Data in this exercise: Begin

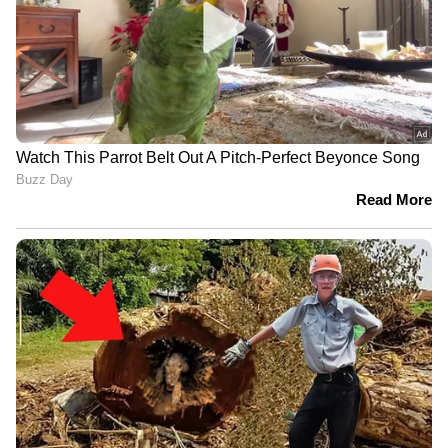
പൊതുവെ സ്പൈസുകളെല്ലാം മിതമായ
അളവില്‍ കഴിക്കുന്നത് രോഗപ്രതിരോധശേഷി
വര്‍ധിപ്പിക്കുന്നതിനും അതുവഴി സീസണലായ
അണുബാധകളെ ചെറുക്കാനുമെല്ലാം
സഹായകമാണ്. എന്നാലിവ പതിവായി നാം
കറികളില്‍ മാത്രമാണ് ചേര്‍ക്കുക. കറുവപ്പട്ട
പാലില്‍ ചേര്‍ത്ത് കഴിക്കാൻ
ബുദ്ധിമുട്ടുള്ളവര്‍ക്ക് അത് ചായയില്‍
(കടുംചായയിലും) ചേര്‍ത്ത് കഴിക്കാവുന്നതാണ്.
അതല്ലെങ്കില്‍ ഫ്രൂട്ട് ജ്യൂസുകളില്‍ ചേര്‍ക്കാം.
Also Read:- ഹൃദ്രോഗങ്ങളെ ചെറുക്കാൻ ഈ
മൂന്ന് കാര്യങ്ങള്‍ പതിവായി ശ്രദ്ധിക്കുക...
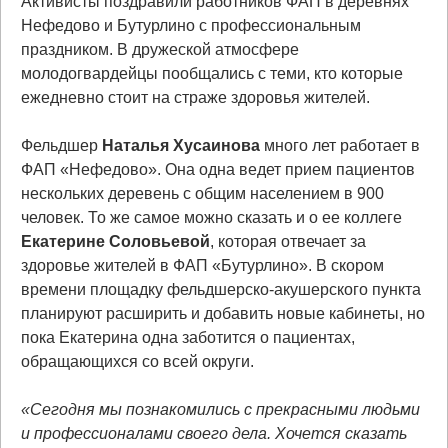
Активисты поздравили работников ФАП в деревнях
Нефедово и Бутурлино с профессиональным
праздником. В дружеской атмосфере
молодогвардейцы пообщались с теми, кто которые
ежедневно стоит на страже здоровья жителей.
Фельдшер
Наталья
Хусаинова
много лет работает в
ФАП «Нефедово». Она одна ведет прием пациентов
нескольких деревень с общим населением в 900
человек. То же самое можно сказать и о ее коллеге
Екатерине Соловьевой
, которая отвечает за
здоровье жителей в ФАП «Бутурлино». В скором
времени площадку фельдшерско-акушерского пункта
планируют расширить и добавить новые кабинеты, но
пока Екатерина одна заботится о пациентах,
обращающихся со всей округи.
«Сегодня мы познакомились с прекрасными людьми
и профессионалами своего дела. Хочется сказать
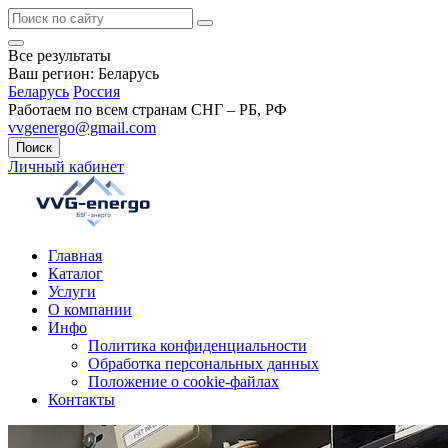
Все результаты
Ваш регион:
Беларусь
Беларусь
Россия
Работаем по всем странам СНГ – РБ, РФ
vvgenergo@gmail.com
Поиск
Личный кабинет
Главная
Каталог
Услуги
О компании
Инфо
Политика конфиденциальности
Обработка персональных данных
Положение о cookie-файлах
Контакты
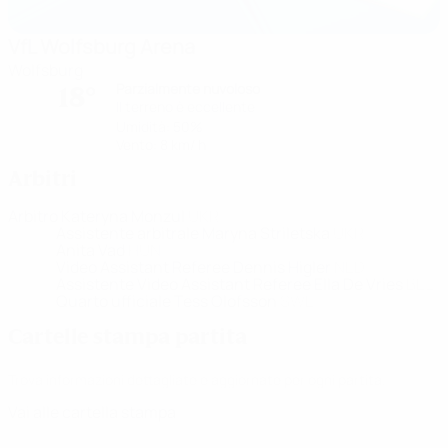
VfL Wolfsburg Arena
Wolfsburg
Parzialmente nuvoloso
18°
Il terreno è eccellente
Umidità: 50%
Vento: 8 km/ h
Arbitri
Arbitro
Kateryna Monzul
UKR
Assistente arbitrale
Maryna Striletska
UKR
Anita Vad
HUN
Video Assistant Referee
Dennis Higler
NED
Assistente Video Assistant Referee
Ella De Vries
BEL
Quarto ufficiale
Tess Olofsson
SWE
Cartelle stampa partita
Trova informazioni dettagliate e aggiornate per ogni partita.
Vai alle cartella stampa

Data in this exercise: End

▶ _Task statement_:
Reproduce exactly and only the lines from the one with "Политика конфиденциальности" through the last entry, both included, excluding every picture.

▶ _Exercise result_:
Политика конфиденциальности
Обработка персональных данных
Положение о cookie-файлах
Контакты
VfL Wolfsburg Arena
Wolfsburg
Parzialmente nuvoloso
18°
Il terreno è eccellente
Umidità: 50%
Vento: 8 km/ h
Arbitri
Arbitro
Kateryna Monzul
UKR
Assistente arbitrale
Maryna Striletska
UKR
Anita Vad
HUN
Video Assistant Referee
Dennis Higler
NED
Assistente Video Assistant Referee
Ella De Vries
BEL
Quarto ufficiale
Tess Olofsson
SWE
Cartelle stampa partita
Trova informazioni dettagliate e aggiornate per ogni partita.
Vai alle cartella stampa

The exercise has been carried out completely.